Another possibility is to ensure access to the prison by the public and the press. Bentham, who had smart things to say about the bidding process two centuries ago, also argued for “essentially unrestricted public access” to (private) facilities. His prison design

enables the whole establishment to be inspected almost at a view, it would be my study to render it a spectacle, as persons of all classes would, in the way of amusement, be curious to partake of: and that not only on Sundays at the time of Divine service, but on ordinary days at meal times or times of work: providing therefore a system of inspection, universal, free, and gratuitous, the most effectual and permanent securities against abuse.

I don’t want to endorse watching prisoners as a source of amusement (and public access raises serious security and access-to-contraband issues), but the idea of at least some public access does seem to have some advantages in terms of accountability.


The failure of the comparative effectiveness studies, therefore, is completely understandable. Aside from the methodological problems, it’s quite plausible that the results of prison privatization have been inconclusive because the changes in prison management that would lead to better performance are often neither permitted nor rewarded.

Using performance measures would change this by helping us do valid comparative studies, enabling the fair public-private competitions that are a hallmark of competitive neutrality, and pushing policymakers to clearly formulate what we want out of prisons. Using performance measures directly to drive compensation has the potential to radically alter prison outcomes by rewarding good performance and penalizing bad performance; this definitely has applicability for private prisons but could possibly be used for public prison wardens as well.

The critiques are serious, but I don’t believe they undermine the experiment too seriously.

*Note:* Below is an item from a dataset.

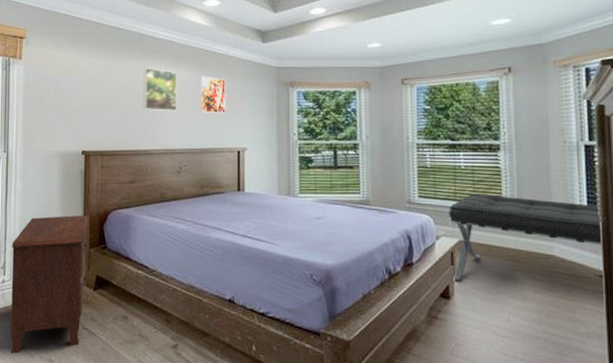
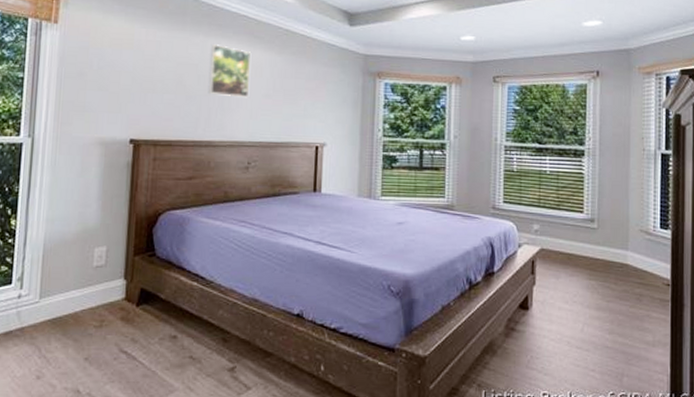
nightstand: present [10,215,89,354] -> none [25,216,135,385]
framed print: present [200,76,225,114] -> none [275,58,306,104]
bench: present [449,194,601,281] -> none [532,200,670,291]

The information necessary to calculate the True Social Values in an efficiency framework may never be available, but we can approach the exercise with an air of humility, seeking only to improve incentives at the margins, not to achieve optimal social engineering.

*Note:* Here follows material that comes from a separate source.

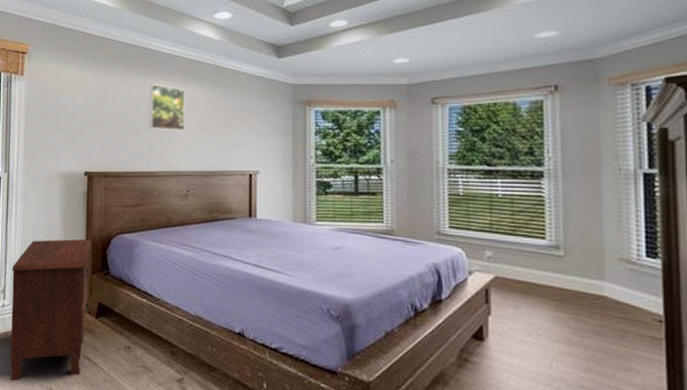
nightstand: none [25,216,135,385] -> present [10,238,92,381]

The use of market incentives probably won’t alter the public-interestedness of those who work at private prison firms, but it might alter the mix of people who choose to work in the public sector; on the other hand, combined with social impact bonds, performance-based compensation can also spur the growth of nonprofit providers. Because small firms and nonprofits are particularly sensitive to risk, the incentives should only be moderately high-powered, to trade off incentives and risk tolerance.

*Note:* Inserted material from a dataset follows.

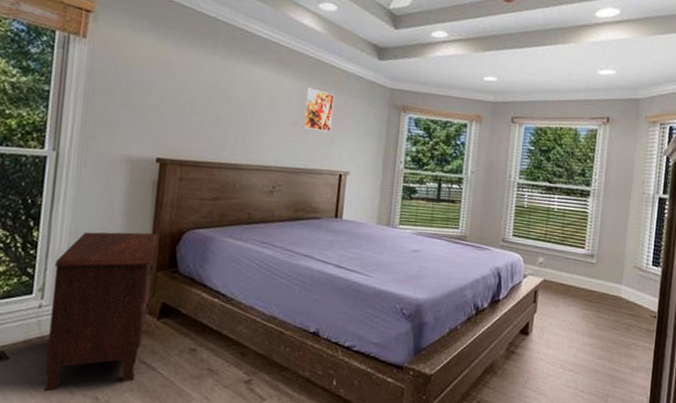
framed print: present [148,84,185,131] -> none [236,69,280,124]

Performance-based compensation will give rise to certain possibly undesirable strategic behavior. If providers can set their own goals, they’ll be inclined to set them in ways that are easy to meet; this is why providers shouldn’t set the goals at all, and in any event compensation should be based on the level of a continuous variable, not a binary goal. If some dimensions of quality are hard to measure, performance-based compensation will bias providers’ effort toward the more measurable aspects of performance; this means that some reliance on inputs and outputs will still be necessary, having due regard for the need to avoid choosing measures that can be easily and undesirably manipulated by providers. Compensation schemes might lead providers to concentrate on treating certain inmates and neglect others; even if this is bad (which isn’t clear), the problem can be alleviated by inmate-specific rewards. Finally, the levels of the measures themselves can be falsified, which points to the need for serious investments in monitoring and robust disclosure regimes.

These concerns are real, but the lesson to take from them is that more experimentation is required to see how much of a real-world effect they have and to what degree they really vitiate the promise of performance incentives. The status quo, where the level of experimentation is close to zero, is unlikely to be optimal.